Source information —
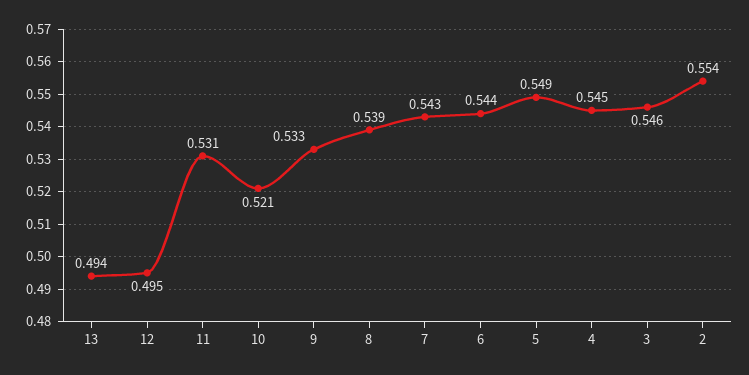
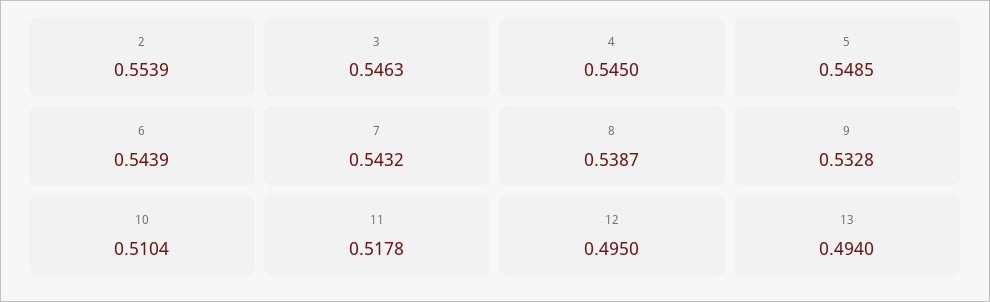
  {
    "13": 0.494,
    "12": 0.495,
-   "11": 0.531,
+   "11": 0.5178,
-   "10": 0.521,
+   "10": 0.5104,
    "9": 0.5328,
    "8": 0.5387,
    "7": 0.5432,
    "6": 0.5439,
    "5": 0.5485,
    "4": 0.545,
    "3": 0.5463,
    "2": 0.5539
  }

What to produce —
The answer must be the entries above, printed exactly, with no pictures.

Result of the task —
  {
    "13": 0.494,
    "12": 0.495,
-   "11": 0.531,
+   "11": 0.5178,
-   "10": 0.521,
+   "10": 0.5104,
    "9": 0.5328,
    "8": 0.5387,
    "7": 0.5432,
    "6": 0.5439,
    "5": 0.5485,
    "4": 0.545,
    "3": 0.5463,
    "2": 0.5539
  }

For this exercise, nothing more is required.